Calculation of B and O NMR parameters in molecular models for B 2O 3 and alkali borate glasses

Abstract

To help in the interpretation of the 11B and 17O magic-angle-spinning (MAS) and double-rotation nuclear magnetic resonance (DOR NMR) spectra of B 2O 3 and related glasses we have calculated NMR parameters from ab initio self-consistent-field MO theory for molecules modeling the local B and O environments of the glasses. The present work employs larger model molecules, larger basis sets, and a better quantum mechanical method (the gauge-including atomic orbital version of coupled Hartree-Fock perturbation theory) than in my previous studies. The calculated 11B shieldings confirm the deshielding of the B atoms within boroxol rings, B 3O 3(-O) 3, compared to corner sharing BO 3 units.
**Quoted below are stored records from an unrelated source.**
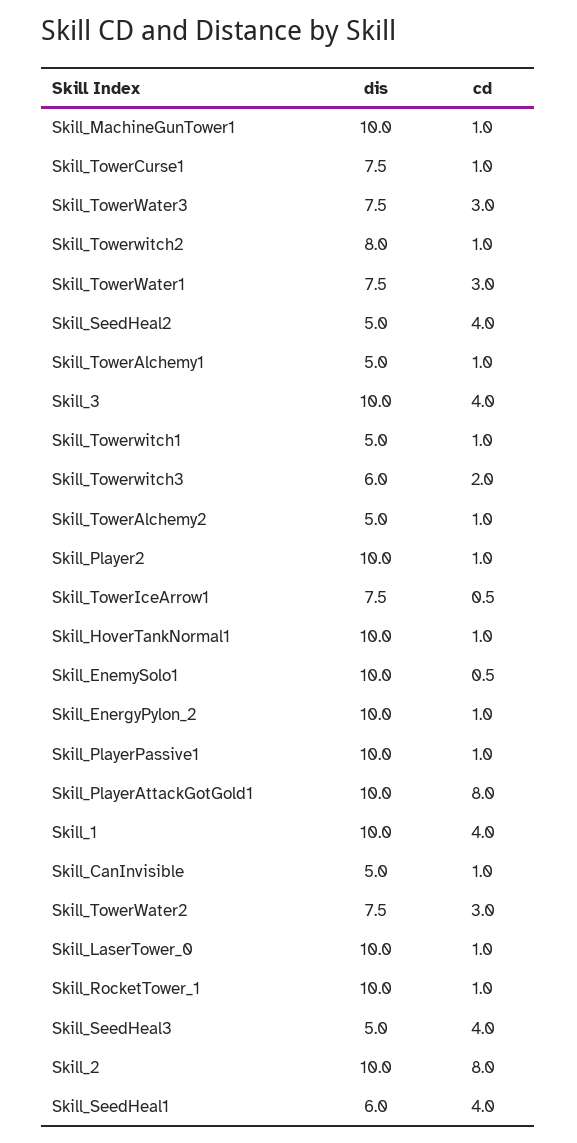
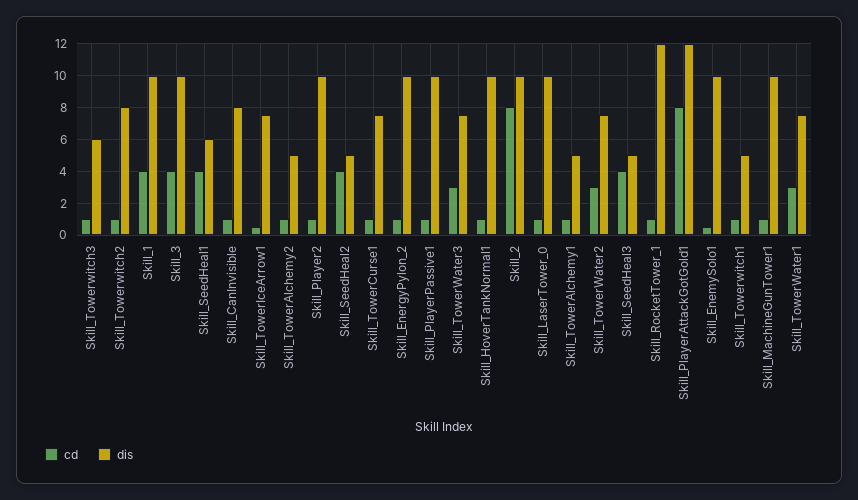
cd, Skill_Towerwitch3: 2 -> 1
dis, Skill_PlayerAttackGotGold1: 10 -> 12
dis, Skill_CanInvisible: 5 -> 8
dis, Skill_RocketTower_1: 10 -> 12

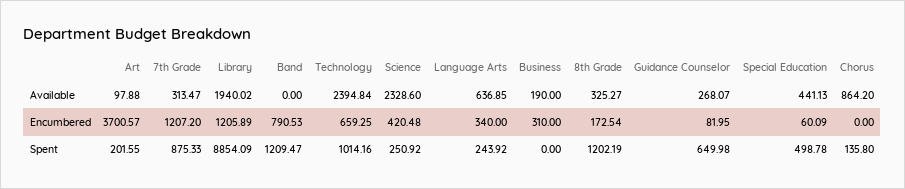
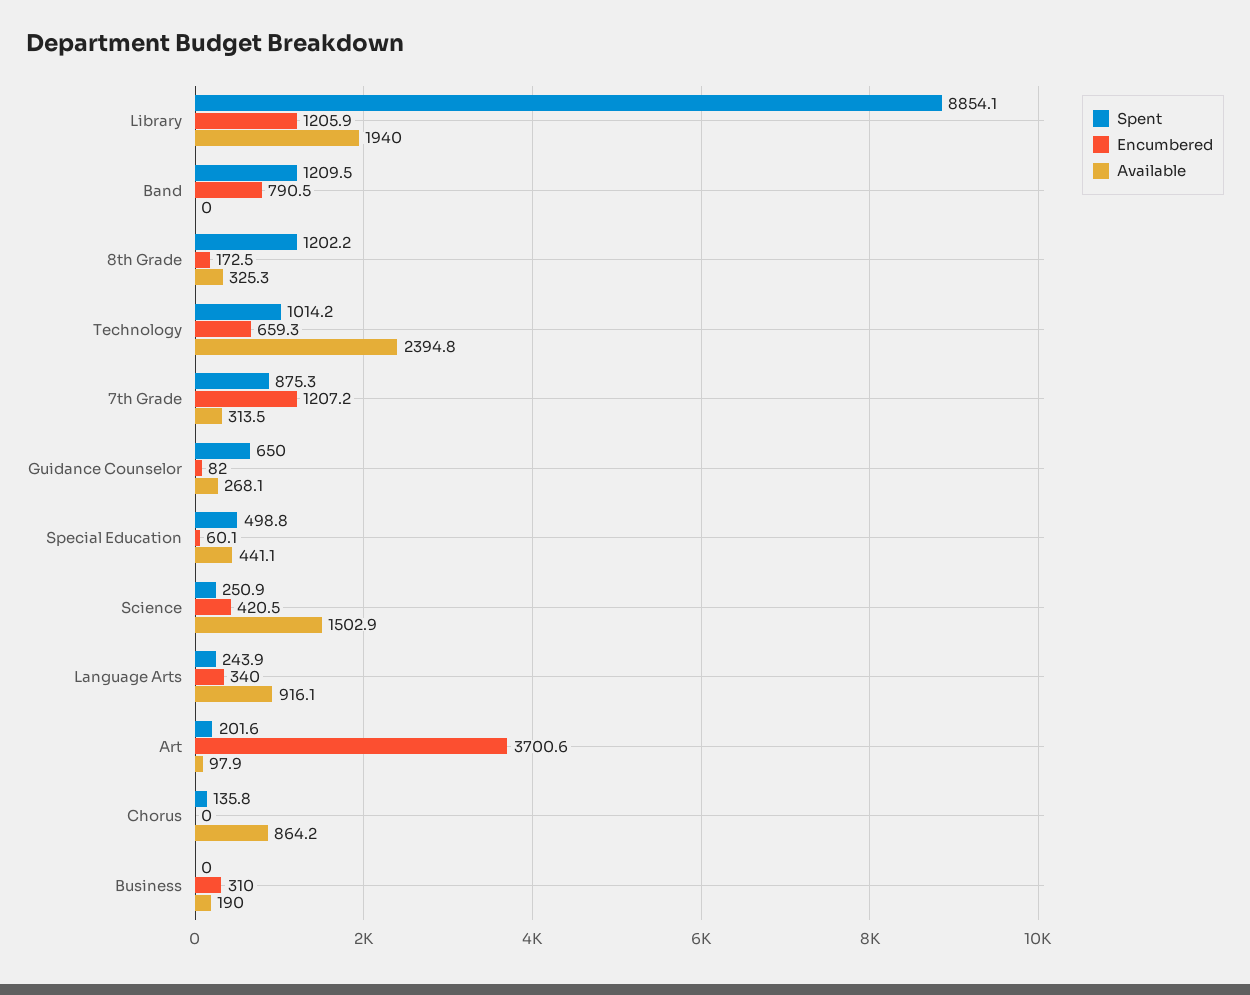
Available, Science: 2328.6 -> 1502.9
Available, Language Arts: 636.85 -> 916.1

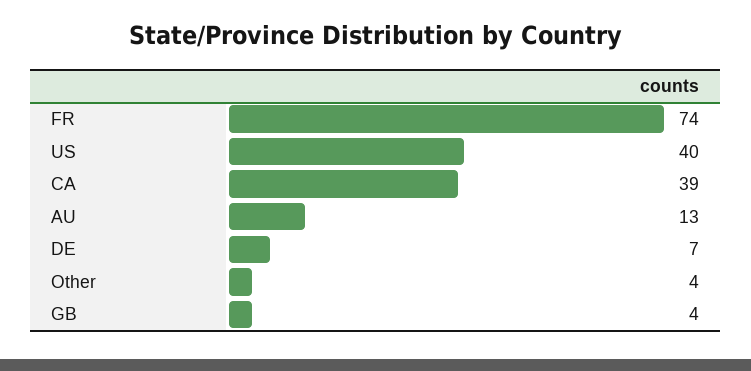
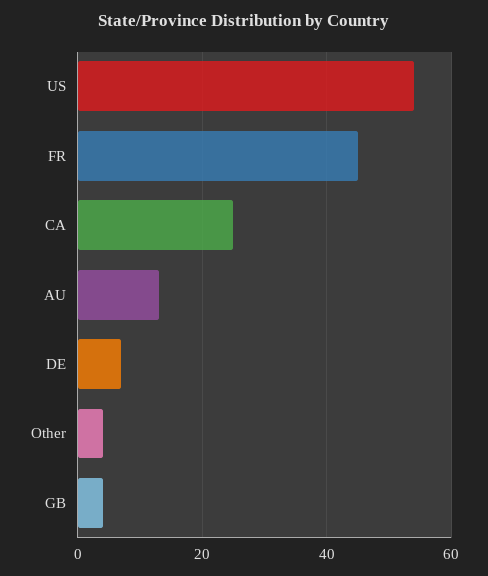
FR: 74 -> 45
US: 40 -> 55
CA: 39 -> 25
The shielding of B atoms within the boroxol rings is almost unchanged when two or even three boroxol rings are linked together, but the shielding of B atoms in the corner-sharing BO 3 units is quite sensitive to the size of the cluster. Calculated O NMR shieldings and quadrupole coupling constants indicate that O in boroxol rings is deshielded and has a smaller coupling constant than O bridging between triangular BO 3 units. Calculated 17O shieldings are smaller for atoms in the middle of a cluster than for chemically similar atoms on the periphery. O atoms bridging between two boroxol rings or between a boroxol ring and a BO 3 unit have intermediate values for both shielding and coupling constant. 17O shieldings show a considerable range and seem more sensitive to distant neighbors than do the 11B shieldings. Perturbations of the boroxol ring model by deprotonation, or by interaction with Na + or OH −, change the 11B shielding by only 1 ppm, while the 17O shieldings and the frequencies of the Raman active symmetric ring O breathing modes show substantial changes. Thus, boroxol ring-like 11B NMR signatures may remain while boroxol-ring Raman spectral signatures disappear.